Indonesian Catholic Scouts gather for 'Unity in Diversity' in Malang
Jakarta (AsiaNews) - Starting with the theme of "Unity in Diversity", almost 2,700 young Catholic Scouts - boys and girls - from various dioceses in Indonesia took part in week of meetings and exchanges that included seminars, workshops and moments of fun and games.
The event was recently held at the headquarters of the National Catholic Education Council (Majelis Nasional Pendidikan Katolik or MNPK) in the Diocese of Malang in East Java province, and saw the participation of many priests who contributed to the activities.
The meeting emphasised the pluralist nature of Indonesian society, which is defined by many religions, ethnic groups, languages and cultures.
"It is an event that happens every two years," Dionisius Puguh Agus Santosa told AsiaNews. He is an educator from the Diocese of Banjarmasin, in the province of South Kalimantan, who was involved in organising the event.
The Diocese of Malang was chosen for 2014; the Archdiocese of Semarang was picked for the next edition.
Thousands of young people came from seven dioceses and special territories of the island of Java (Jakarta, Semarang, Malang, Surabaya, Bandung, Bogor, Purwokerto and Yogyakarta, Kedu, Surakarta).
Representatives from other islands of the archipelago were also present, said Santosa, a high school teacher, "for a total of at least 15 dioceses involved in this national Catholic Scouts meeting."
Participants were divided into five different areas of the diocese, supervised by 12 priests for each group.

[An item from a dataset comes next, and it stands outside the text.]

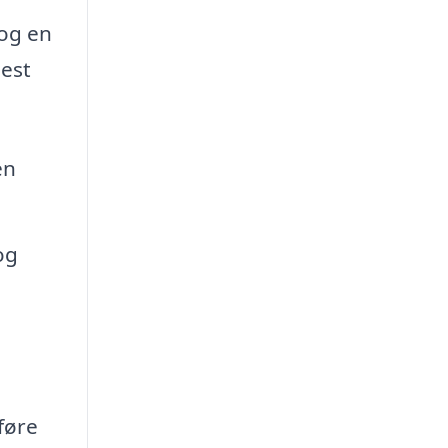
 og en
mest
en
og
føre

Adhyaksa Dault, former Indonesian Youth and Sport Minister and head of the National Scout Movement, attended the biennial meeting.
In addition to the spirit of sharing and promotion of diversity, the weeklong seminar devoted particular attention to the issue of globalisation, with a workshop dedicated to "the development of the global village", with materials and contributions from different religions and faiths.

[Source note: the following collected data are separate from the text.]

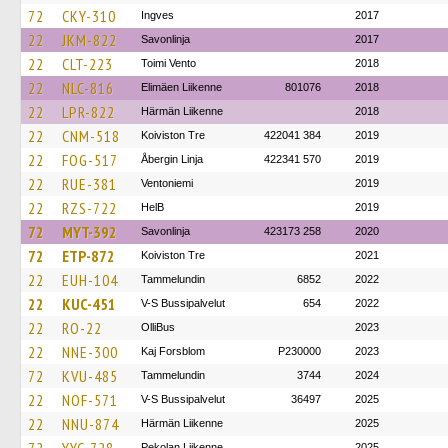
72
CKY-310
Ingves
2017
22
JKM-822
Savonlinja
2017
22
CLT-223
Toimi Vento
2018
22
NLC-816
Elimäen Liikenne
801076
2018
22
LPR-822
Härmän Liikenne
2018
22
CNM-518
Koiviston Tre
422041 384
2019
22
FOG-517
Åbergin Linja
422341 570
2019
22
RUE-381
Ventoniemi
2019
22
RZS-722
HelB
2019
72
MYT-392
Savonlinja
423173 258
2020
72
ETP-872
Koiviston Tre
2021
22
EUH-104
Tammelundin
6852
2022
22
KUC-451
V-S Bussipalvelut
654
2022
22
RO-22
OlliBus
2023
22
NNE-300
Kaj Forsblom
P230000
2023
72
KVU-485
Tammelundin
3744
2024
22
NOF-571
V-S Bussipalvelut
36497
2025
22
NNU-874
Härmän Liikenne
2025
Pekolan Liikenne
2025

Indonesia is the world's most populous Muslim nation. Catholics number only seven million or 3 per cent of the population. In the Archdiocese of Jakarta, they are around 3.6 per cent. By and large, Catholics are proud of the movement's initiative.
Although the constitution guarantees freedom of religion, Christians have suffered from acts of violence and abuse, especially where extremist versions of Islam, like in Aceh, are entrenched.
Despite everything, Catholics have contributed to the nation's development and play a major role in emergency operations, as was the case during the devastating floods of January 2013.